I also believe in a pulp and paper "populism" of sorts. I see no distinction between employees that work for pulp and paper manufacturers or suppliers to those manufacturers, be those suppliers of chemicals, clothing, machinery, clay, services or anything else of which you can think. In fact, the suppliers, if anything, are in a tougher position than the basic manufacturers for they are depending on the management of the pulp and paper companies to make the right decisions to keep the producers viable. In the long run, I think the continuous short term maltreatment of some suppliers has caused them to give up on the industry, go elsewhere and reduce the competitive offerings available to the basic pulp and paper manufacturers. In many ways, suppliers in some areas have been fighting a war of attrition, hoping to be the last one standing so they can charge the mills whatever they please. This is not good for the mills or the industry as a whole. Thus, over the years, I have had little use for organizations that attempt to make a distinction between employees of suppliers and employees of basic pulp and paper manufacturers. We are all in this together.

In the second paragraph above, I used only one adjective to qualify the people I support: energetic.
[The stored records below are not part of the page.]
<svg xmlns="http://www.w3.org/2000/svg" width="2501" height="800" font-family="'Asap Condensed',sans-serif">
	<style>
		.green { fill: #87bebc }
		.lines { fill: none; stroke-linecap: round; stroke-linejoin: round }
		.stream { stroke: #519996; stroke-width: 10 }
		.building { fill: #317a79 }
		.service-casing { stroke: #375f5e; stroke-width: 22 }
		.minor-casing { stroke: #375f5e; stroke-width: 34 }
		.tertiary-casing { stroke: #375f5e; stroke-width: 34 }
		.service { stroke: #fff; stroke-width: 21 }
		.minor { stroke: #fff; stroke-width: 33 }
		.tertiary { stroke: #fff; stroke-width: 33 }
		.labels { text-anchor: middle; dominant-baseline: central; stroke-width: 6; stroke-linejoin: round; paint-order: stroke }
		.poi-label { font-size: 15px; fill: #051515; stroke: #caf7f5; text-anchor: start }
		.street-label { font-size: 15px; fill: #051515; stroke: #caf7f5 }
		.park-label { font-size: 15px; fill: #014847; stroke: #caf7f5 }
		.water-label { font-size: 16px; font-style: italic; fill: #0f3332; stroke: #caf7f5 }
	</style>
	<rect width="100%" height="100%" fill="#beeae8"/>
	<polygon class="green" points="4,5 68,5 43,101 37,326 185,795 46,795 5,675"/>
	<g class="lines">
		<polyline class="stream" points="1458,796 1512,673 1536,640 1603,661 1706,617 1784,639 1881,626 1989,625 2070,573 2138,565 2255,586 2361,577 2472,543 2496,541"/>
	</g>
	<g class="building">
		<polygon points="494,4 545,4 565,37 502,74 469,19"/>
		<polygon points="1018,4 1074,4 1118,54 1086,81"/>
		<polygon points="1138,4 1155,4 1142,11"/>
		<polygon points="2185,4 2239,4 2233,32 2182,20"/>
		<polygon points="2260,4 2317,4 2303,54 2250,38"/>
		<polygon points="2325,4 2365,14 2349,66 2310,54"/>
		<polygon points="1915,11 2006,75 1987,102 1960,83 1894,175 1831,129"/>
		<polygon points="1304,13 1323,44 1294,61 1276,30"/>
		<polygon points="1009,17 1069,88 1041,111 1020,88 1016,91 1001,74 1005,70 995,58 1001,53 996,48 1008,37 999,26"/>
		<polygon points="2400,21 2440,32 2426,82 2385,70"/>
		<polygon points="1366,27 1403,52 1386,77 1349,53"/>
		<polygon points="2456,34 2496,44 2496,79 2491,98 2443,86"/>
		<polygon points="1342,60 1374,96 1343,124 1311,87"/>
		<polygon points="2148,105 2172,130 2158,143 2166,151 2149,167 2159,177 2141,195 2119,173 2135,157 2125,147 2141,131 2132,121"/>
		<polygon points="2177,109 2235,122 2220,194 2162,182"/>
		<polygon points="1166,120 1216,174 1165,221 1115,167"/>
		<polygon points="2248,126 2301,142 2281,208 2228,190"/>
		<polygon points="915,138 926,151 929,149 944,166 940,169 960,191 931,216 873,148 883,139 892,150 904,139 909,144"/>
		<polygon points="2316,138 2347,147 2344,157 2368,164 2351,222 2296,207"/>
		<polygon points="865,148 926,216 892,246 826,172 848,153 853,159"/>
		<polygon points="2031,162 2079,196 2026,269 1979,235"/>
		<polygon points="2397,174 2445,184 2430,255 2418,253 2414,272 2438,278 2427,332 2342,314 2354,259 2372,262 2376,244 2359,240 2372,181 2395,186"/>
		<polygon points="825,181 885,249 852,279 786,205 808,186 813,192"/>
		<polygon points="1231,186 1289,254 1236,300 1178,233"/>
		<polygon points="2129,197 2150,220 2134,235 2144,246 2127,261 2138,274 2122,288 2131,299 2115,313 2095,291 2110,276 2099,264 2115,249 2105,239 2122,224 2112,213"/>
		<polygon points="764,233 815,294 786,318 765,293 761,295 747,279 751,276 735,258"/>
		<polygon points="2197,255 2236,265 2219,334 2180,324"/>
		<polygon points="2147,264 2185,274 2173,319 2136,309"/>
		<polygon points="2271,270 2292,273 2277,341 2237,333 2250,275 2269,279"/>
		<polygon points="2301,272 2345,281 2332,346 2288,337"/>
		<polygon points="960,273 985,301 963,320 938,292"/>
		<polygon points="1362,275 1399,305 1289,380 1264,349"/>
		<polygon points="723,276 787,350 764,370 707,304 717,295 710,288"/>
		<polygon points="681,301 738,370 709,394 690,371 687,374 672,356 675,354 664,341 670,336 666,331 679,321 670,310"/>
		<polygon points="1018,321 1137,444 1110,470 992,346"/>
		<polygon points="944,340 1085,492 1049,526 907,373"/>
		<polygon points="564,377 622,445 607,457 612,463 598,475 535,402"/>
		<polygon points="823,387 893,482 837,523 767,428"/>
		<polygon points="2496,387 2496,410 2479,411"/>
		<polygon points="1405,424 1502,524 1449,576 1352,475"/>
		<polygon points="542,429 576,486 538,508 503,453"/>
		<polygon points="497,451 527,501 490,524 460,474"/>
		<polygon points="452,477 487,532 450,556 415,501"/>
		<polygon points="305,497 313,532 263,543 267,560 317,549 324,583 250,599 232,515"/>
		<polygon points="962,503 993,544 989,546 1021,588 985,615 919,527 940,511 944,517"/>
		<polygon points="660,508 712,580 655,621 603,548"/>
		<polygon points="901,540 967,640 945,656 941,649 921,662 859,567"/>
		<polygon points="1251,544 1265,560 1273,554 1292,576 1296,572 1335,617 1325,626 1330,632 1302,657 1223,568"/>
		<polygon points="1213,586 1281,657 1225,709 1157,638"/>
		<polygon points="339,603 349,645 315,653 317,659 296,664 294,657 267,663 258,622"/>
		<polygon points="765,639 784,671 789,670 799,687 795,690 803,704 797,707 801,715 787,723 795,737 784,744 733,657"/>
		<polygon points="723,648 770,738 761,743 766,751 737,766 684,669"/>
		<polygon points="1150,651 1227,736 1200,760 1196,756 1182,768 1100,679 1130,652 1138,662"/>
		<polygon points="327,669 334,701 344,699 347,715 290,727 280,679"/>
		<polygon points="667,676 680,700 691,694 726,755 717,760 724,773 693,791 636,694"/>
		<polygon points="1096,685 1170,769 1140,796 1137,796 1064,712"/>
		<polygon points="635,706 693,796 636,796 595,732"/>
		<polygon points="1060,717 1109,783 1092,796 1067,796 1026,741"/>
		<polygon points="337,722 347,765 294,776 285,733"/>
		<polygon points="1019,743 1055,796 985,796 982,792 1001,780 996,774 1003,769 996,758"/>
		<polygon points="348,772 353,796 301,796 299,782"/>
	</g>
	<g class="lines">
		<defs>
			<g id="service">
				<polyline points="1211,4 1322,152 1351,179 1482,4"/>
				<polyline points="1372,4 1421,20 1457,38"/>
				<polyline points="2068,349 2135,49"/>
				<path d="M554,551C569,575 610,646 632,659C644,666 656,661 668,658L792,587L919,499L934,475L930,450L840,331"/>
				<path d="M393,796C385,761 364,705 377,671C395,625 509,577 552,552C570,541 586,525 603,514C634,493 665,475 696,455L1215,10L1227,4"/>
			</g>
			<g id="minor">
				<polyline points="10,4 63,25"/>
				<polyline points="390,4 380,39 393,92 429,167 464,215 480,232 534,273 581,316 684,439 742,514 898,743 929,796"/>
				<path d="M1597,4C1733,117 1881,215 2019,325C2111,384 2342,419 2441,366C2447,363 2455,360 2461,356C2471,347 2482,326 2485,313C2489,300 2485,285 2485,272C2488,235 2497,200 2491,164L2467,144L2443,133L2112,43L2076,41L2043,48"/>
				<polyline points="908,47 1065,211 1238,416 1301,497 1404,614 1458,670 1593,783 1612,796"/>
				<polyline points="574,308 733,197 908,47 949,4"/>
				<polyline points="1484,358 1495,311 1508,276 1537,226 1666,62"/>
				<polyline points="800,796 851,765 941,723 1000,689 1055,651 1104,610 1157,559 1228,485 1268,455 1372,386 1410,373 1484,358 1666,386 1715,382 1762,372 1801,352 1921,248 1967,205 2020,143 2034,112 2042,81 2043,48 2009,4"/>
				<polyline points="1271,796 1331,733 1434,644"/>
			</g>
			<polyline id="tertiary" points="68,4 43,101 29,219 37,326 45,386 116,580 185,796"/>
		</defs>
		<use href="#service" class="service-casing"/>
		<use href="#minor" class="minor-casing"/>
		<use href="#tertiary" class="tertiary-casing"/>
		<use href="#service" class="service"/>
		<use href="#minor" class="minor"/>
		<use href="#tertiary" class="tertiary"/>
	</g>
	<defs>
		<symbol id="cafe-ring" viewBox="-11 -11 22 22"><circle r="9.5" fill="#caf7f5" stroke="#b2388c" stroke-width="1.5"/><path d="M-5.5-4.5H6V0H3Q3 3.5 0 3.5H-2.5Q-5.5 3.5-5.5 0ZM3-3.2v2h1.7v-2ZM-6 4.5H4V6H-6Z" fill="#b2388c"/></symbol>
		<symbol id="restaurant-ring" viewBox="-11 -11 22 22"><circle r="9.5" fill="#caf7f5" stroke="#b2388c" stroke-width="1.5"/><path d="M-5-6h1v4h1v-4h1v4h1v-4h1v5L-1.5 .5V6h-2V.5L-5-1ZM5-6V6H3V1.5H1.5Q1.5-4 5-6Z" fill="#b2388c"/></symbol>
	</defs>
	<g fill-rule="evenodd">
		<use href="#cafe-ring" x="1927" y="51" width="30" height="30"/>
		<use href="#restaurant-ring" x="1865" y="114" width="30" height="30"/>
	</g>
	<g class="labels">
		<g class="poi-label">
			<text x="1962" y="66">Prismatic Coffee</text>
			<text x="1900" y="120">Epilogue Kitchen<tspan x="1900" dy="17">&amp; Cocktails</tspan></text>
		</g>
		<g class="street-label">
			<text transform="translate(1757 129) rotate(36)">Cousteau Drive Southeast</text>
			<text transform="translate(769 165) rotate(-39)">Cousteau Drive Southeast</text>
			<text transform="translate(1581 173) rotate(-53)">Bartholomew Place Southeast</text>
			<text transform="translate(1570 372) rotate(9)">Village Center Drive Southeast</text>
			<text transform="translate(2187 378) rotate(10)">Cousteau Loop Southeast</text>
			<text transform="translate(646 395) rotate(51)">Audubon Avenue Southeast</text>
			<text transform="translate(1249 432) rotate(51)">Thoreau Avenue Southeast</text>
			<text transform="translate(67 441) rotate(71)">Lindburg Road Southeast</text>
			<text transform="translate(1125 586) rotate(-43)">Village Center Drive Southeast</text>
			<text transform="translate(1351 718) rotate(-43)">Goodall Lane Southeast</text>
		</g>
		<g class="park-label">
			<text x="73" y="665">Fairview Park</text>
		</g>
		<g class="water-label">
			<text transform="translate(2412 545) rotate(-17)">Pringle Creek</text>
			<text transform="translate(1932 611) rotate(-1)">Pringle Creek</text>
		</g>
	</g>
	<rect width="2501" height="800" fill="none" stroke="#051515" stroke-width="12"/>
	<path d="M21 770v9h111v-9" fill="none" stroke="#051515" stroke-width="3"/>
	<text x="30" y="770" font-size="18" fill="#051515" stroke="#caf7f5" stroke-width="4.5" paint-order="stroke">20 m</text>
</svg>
I have no use for the lazy, the narcissistic, or the corrupt. We have many mills and supplier organizations that have some of these types in them and they are a cancer on us all--rotten apples tainting the whole barrel. However, let me make a further distinction and say that we do have room for the infirm and limited skills people that are energetic. We have plenty of good jobs they can do. And, it goes without saying that in the modern world, there is no room for prejudices amongst the human beings we work with each day.

I think there is a special place for the dreamers and the creative. The pulp and paper industry can afford only a few of these (again, as long as they are energetic) and they are vital to moving the industry forward. Stated another way, we cannot afford to be without a few dreaming and creative types, for they are our path to the future.

Again, my influence is tiny to non-existent, but you now have in one place my statement of loyalty to our great industry. I hope you readers will keep me on the straight and narrow in the future should you think I am straying from this.

Loyalty to our employees is why we talk about safety each week. Our hardworking, energetic employees deserve safe working conditions, but also must accept their own portion of the responsibility for them.